Understanding Server-Assisted Federated Learning in the Presence of Incomplete Client Participation
This work addresses a practical issue in federated learning for distributed systems, providing theoretical justification and a new algorithm for handling incomplete client participation, which is incremental but fills a key gap.
The paper tackles the problem of incomplete client participation in federated learning, showing that conventional FL is not PAC-learnable in worst-case scenarios, but server-assisted FL (SA-FL) can revive learnability, and it proposes the SAFARI algorithm which achieves linear convergence guarantees and improves performance in experiments.
Existing works in federated learning (FL) often assume an ideal system with either full client or uniformly distributed client participation.
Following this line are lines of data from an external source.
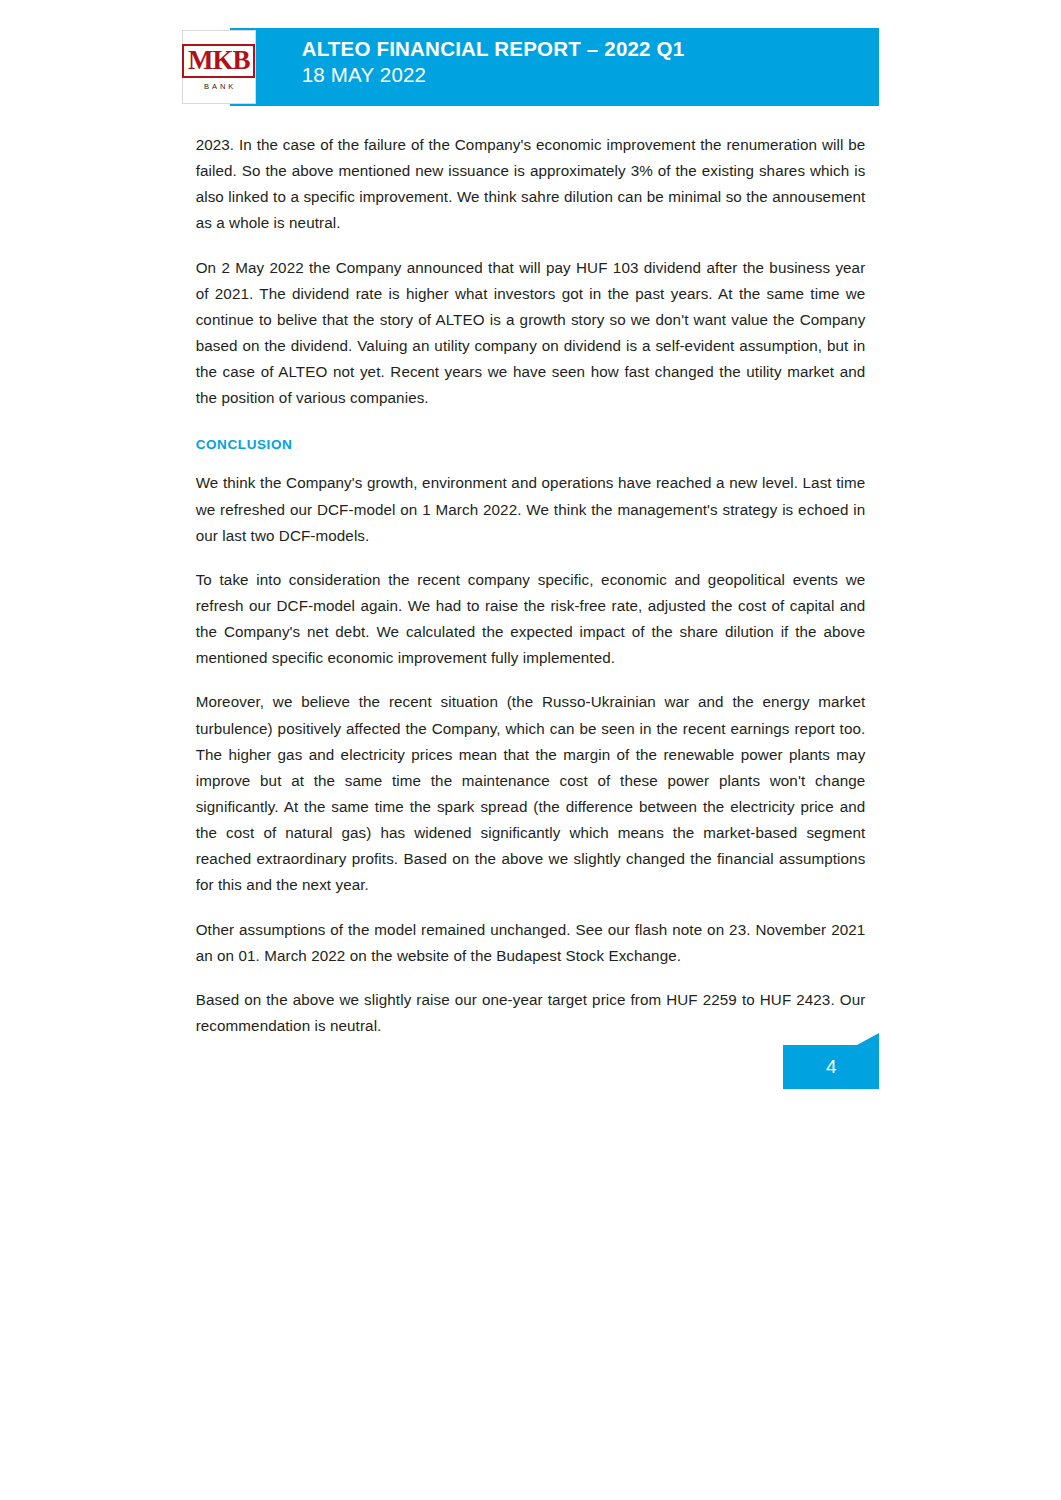ALTEO FINANCIAL REPORT – 2022 Q1
18 MAY 2022
MKB
BANK
2023. In the case of the failure of the Company's economic improvement the renumeration will be failed. So the above mentioned new issuance is approximately 3% of the existing shares which is also linked to a specific improvement. We think sahre dilution can be minimal so the annousement as a whole is neutral.
On 2 May 2022 the Company announced that will pay HUF 103 dividend after the business year of 2021. The dividend rate is higher what investors got in the past years. At the same time we continue to belive that the story of ALTEO is a growth story so we don't want value the Company based on the dividend. Valuing an utility company on dividend is a self-evident assumption, but in the case of ALTEO not yet. Recent years we have seen how fast changed the utility market and the position of various companies.
Conclusion
We think the Company's growth, environment and operations have reached a new level. Last time we refreshed our DCF-model on 1 March 2022. We think the management's strategy is echoed in our last two DCF-models.
To take into consideration the recent company specific, economic and geopolitical events we refresh our DCF-model again. We had to raise the risk-free rate, adjusted the cost of capital and the Company's net debt. We calculated the expected impact of the share dilution if the above mentioned specific economic improvement fully implemented.
Moreover, we believe the recent situation (the Russo-Ukrainian war and the energy market turbulence) positively affected the Company, which can be seen in the recent earnings report too. The higher gas and electricity prices mean that the margin of the renewable power plants may improve but at the same time the maintenance cost of these power plants won't change significantly. At the same time the spark spread (the difference between the electricity price and the cost of natural gas) has widened significantly which means the market-based segment reached extraordinary profits. Based on the above we slightly changed the financial assumptions for this and the next year.
Other assumptions of the model remained unchanged. See our flash note on 23. November 2021 an on 01. March 2022 on the website of the Budapest Stock Exchange.
Based on the above we slightly raise our one-year target price from HUF 2259 to HUF 2423. Our recommendation is neutral.
4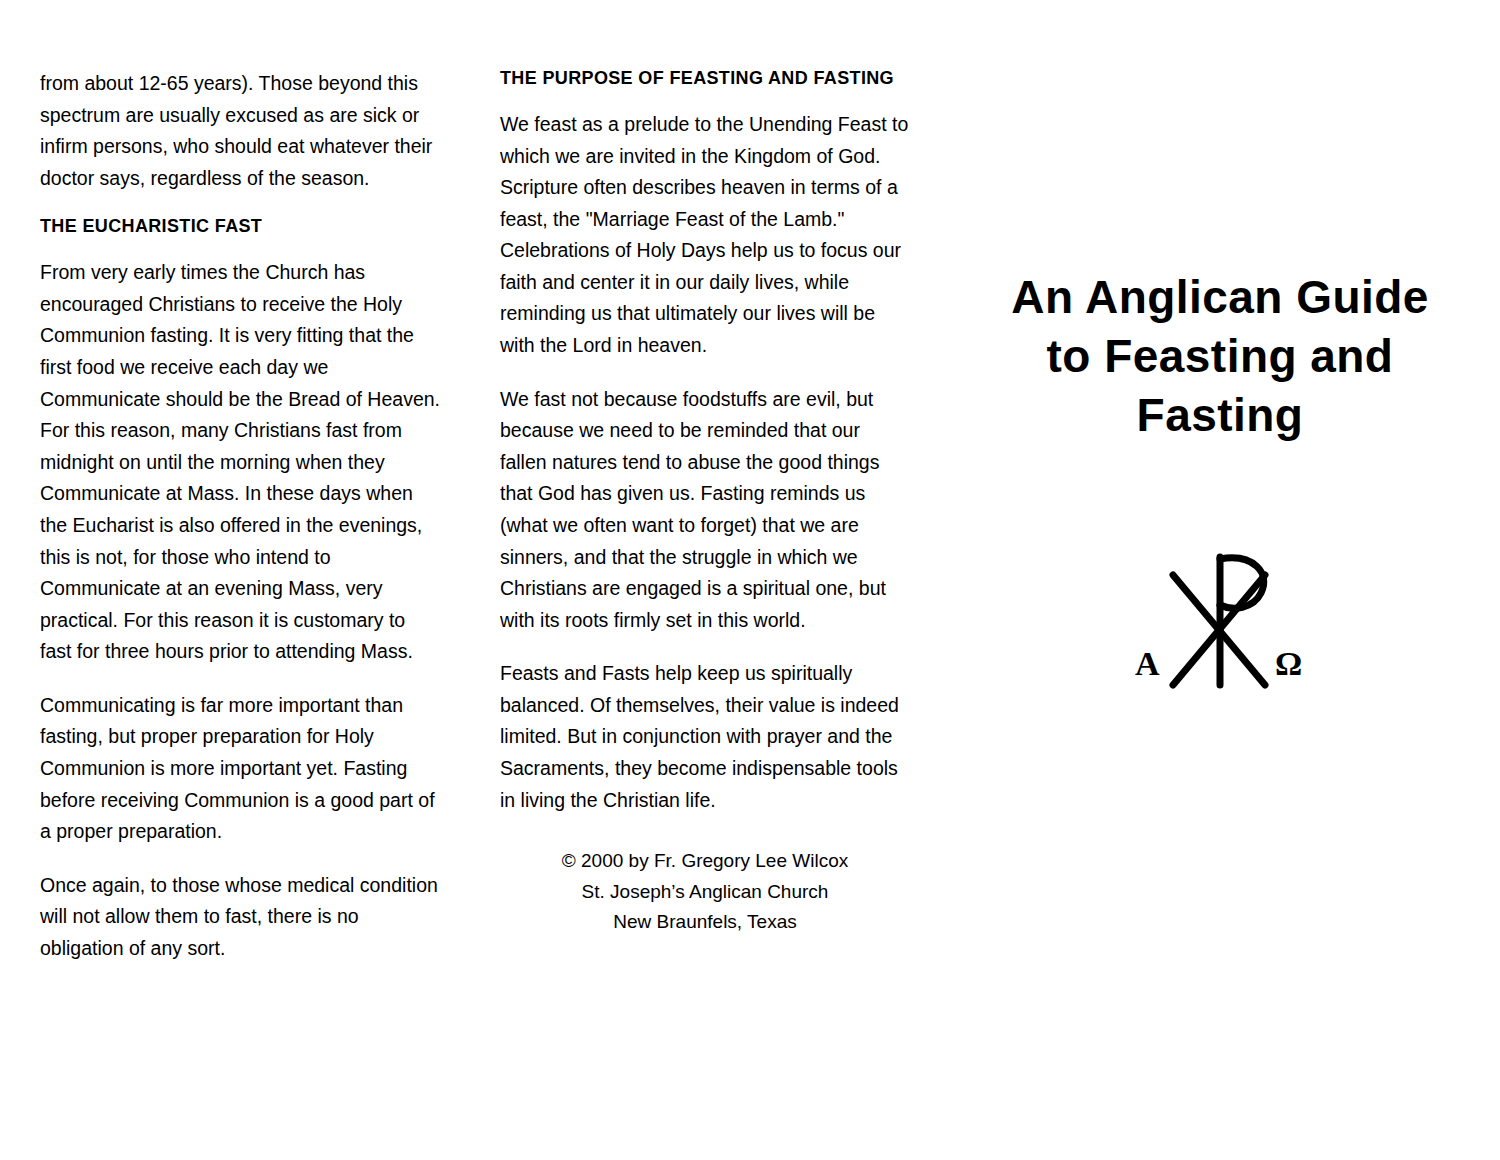from about 12-65 years). Those beyond this spectrum are usually excused as are sick or infirm persons, who should eat whatever their doctor says, regardless of the season.
The Eucharistic Fast
From very early times the Church has encouraged Christians to receive the Holy Communion fasting. It is very fitting that the first food we receive each day we Communicate should be the Bread of Heaven. For this reason, many Christians fast from midnight on until the morning when they Communicate at Mass. In these days when the Eucharist is also offered in the evenings, this is not, for those who intend to Communicate at an evening Mass, very practical. For this reason it is customary to fast for three hours prior to attending Mass.
Communicating is far more important than fasting, but proper preparation for Holy Communion is more important yet. Fasting before receiving Communion is a good part of a proper preparation.
Once again, to those whose medical condition will not allow them to fast, there is no obligation of any sort.
The Purpose of Feasting and Fasting
We feast as a prelude to the Unending Feast to which we are invited in the Kingdom of God. Scripture often describes heaven in terms of a feast, the "Marriage Feast of the Lamb." Celebrations of Holy Days help us to focus our faith and center it in our daily lives, while reminding us that ultimately our lives will be with the Lord in heaven.
We fast not because foodstuffs are evil, but because we need to be reminded that our fallen natures tend to abuse the good things that God has given us. Fasting reminds us (what we often want to forget) that we are sinners, and that the struggle in which we Christians are engaged is a spiritual one, but with its roots firmly set in this world.
Feasts and Fasts help keep us spiritually balanced. Of themselves, their value is indeed limited. But in conjunction with prayer and the Sacraments, they become indispensable tools in living the Christian life.
© 2000 by Fr. Gregory Lee Wilcox
St. Joseph’s Anglican Church
New Braunfels, Texas
An Anglican Guide to Feasting and Fasting
A Ω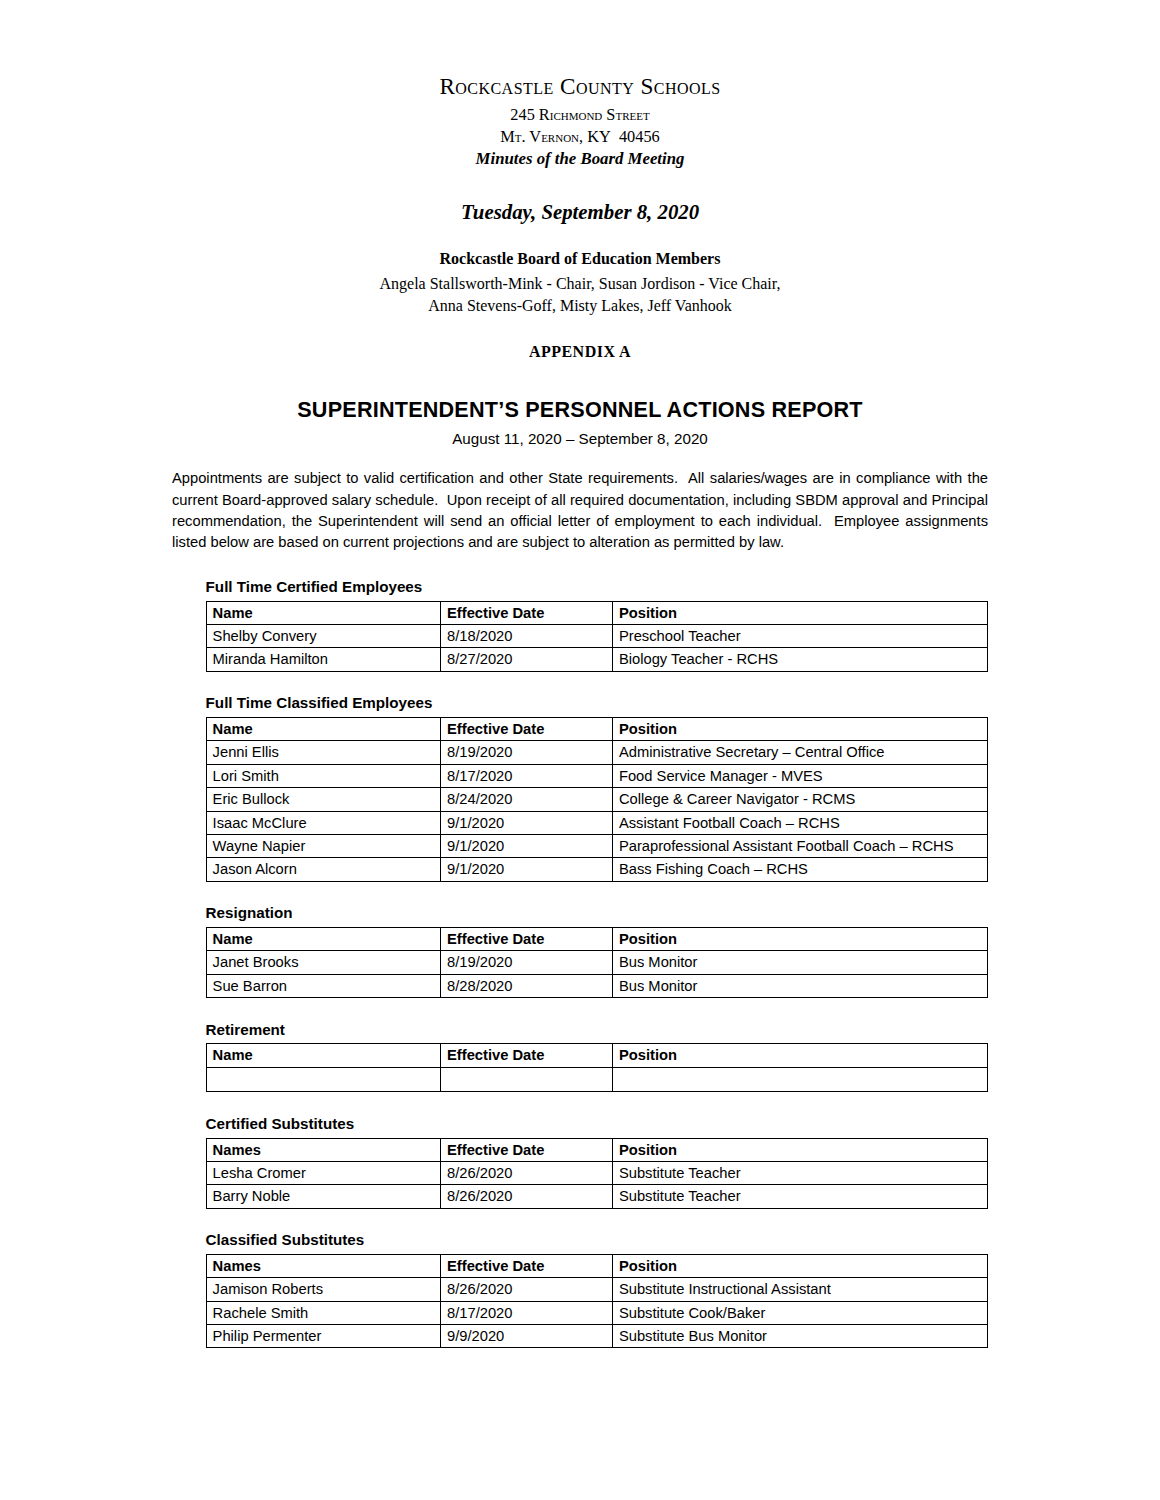Rockcastle County Schools
245 Richmond Street
Mt. Vernon, KY 40456
Minutes of the Board Meeting
Tuesday, September 8, 2020
Rockcastle Board of Education Members
Angela Stallsworth-Mink - Chair, Susan Jordison - Vice Chair,
Anna Stevens-Goff, Misty Lakes, Jeff Vanhook
APPENDIX A
SUPERINTENDENT’S PERSONNEL ACTIONS REPORT
August 11, 2020 – September 8, 2020
Appointments are subject to valid certification and other State requirements. All salaries/wages are in compliance with the current Board-approved salary schedule. Upon receipt of all required documentation, including SBDM approval and Principal recommendation, the Superintendent will send an official letter of employment to each individual. Employee assignments listed below are based on current projections and are subject to alteration as permitted by law.
Full Time Certified Employees
| Name | Effective Date | Position |
| --- | --- | --- |
| Shelby Convery | 8/18/2020 | Preschool Teacher |
| Miranda Hamilton | 8/27/2020 | Biology Teacher - RCHS |
Full Time Classified Employees
| Name | Effective Date | Position |
| --- | --- | --- |
| Jenni Ellis | 8/19/2020 | Administrative Secretary – Central Office |
| Lori Smith | 8/17/2020 | Food Service Manager - MVES |
| Eric Bullock | 8/24/2020 | College & Career Navigator - RCMS |
| Isaac McClure | 9/1/2020 | Assistant Football Coach – RCHS |
| Wayne Napier | 9/1/2020 | Paraprofessional Assistant Football Coach – RCHS |
| Jason Alcorn | 9/1/2020 | Bass Fishing Coach – RCHS |
Resignation
| Name | Effective Date | Position |
| --- | --- | --- |
| Janet Brooks | 8/19/2020 | Bus Monitor |
| Sue Barron | 8/28/2020 | Bus Monitor |
Retirement
| Name | Effective Date | Position |
| --- | --- | --- |
Certified Substitutes
| Names | Effective Date | Position |
| --- | --- | --- |
| Lesha Cromer | 8/26/2020 | Substitute Teacher |
| Barry Noble | 8/26/2020 | Substitute Teacher |
Classified Substitutes
| Names | Effective Date | Position |
| --- | --- | --- |
| Jamison Roberts | 8/26/2020 | Substitute Instructional Assistant |
| Rachele Smith | 8/17/2020 | Substitute Cook/Baker |
| Philip Permenter | 9/9/2020 | Substitute Bus Monitor |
However, in practice, it has been observed that some clients may never participate in FL training (aka incomplete client participation) due to a myriad of system heterogeneity factors. A popular approach to mitigate impacts of incomplete client participation is the server-assisted federated learning (SA-FL) framework, where the server is equipped with an auxiliary dataset. However, despite SA-FL has been empirically shown to be effective in addressing the incomplete client participation problem, there remains a lack of theoretical understanding for SA-FL. Meanwhile, the ramifications of incomplete client participation in conventional FL are also poorly understood. These theoretical gaps motivate us to rigorously investigate SA-FL. Toward this end, we first show that conventional FL is {\em not} PAC-learnable under incomplete client participation in the worst case. Then, we show that the PAC-learnability of FL with incomplete client participation can indeed be revived by SA-FL, which theoretically justifies the use of SA-FL for the first time. Lastly, to provide practical guidance for SA-FL training under {\em incomplete client participation}, we propose the $\mathsf{SAFARI}$ (server-assisted federated averaging) algorithm that enjoys the same linear convergence speedup guarantees as classic FL with ideal client participation assumptions, offering the first SA-FL algorithm with convergence guarantee. Extensive experiments on different datasets show $\mathsf{SAFARI}$ significantly improves the performance under incomplete client participation.